A remake of the 1952 film Ikiru, one of Akira Kurosawa’s best works, Living does not risk deviating too much from the original, and yet it somehow avoids the mighty curse of the adaptation: to exist simply for the sake of existing, an empty simulacrum. South African director Oliver Hermanus, working from a script by Nobel Prize-winning novelist Kazuo Ishiguro, incorporates a sense of British stiffness to amplify the equally unyielding tautness of the system to which Mr. Williams is chained, creating a film that appeals to the particularities of its setting without sacrificing the universality of its central themes.
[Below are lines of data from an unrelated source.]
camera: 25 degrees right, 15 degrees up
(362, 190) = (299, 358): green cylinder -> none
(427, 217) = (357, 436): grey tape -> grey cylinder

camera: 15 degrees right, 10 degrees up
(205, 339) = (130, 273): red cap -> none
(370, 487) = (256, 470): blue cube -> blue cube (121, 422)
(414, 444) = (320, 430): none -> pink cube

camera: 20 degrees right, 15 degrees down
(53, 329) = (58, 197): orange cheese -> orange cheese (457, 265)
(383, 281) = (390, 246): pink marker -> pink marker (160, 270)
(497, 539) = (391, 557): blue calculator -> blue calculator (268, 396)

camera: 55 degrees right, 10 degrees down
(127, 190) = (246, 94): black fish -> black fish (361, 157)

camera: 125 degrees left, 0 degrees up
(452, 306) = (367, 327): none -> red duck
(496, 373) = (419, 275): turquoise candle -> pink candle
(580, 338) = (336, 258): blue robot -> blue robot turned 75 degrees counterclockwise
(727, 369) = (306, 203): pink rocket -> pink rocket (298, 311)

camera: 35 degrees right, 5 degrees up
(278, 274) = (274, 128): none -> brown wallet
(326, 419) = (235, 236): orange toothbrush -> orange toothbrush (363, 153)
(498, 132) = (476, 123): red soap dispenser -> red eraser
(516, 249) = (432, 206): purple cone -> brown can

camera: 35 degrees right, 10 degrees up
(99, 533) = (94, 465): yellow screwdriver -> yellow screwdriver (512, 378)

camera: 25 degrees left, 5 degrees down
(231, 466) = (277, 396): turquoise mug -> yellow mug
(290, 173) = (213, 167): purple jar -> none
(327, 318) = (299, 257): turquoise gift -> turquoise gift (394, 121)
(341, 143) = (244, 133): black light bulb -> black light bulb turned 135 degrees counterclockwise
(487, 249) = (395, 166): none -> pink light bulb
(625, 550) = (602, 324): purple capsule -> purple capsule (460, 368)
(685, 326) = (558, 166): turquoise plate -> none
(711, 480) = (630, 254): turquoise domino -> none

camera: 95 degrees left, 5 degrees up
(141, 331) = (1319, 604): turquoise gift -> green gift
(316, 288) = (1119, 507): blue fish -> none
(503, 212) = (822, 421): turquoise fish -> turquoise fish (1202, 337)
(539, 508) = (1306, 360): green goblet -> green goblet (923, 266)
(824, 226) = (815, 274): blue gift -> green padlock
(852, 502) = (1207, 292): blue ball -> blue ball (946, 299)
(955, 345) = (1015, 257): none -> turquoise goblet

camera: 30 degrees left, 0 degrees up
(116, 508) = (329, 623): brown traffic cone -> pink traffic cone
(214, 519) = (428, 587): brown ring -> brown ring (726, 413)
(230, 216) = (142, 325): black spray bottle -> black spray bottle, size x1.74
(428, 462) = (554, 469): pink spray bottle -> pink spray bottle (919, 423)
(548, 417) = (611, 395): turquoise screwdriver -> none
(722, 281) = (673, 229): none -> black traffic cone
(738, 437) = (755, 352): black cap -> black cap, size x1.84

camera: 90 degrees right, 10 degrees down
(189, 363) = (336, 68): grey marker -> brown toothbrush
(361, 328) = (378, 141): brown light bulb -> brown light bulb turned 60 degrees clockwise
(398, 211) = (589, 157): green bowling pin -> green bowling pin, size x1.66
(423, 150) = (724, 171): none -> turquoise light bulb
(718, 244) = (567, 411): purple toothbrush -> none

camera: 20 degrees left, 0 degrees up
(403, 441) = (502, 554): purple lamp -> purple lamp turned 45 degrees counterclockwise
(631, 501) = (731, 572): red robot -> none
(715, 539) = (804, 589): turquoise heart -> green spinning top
While it does feature one of Bill Nighy’s finest performances to date – and perhaps the defining work of his late career – Living is very much a showcase for the quickly-rising younger generation of British actors. Although his time here is sadly brief, Tom Burke is intoxicating in a role that plays to all of his strengths, a self-absorbed bohemian writer with sky high ambitions, and Aimee Lou Wood, one of the most charming actresses of this new English crop, is perfectly cast as the bubbly human EpiPen who will shock Mr. Williams back to life.

Impeccably shot and beautifully scored, Living is destined to stand as a recurring answer to the question of whether or not cinema should insist on westernised remakes of beloved foreign films. Rightfully so, since what Hermanus achieves here, at times, feels nothing short of miraculous.

Living was screened as part of the Sundance Film Festival 2022. A UK release date is yet to be announced.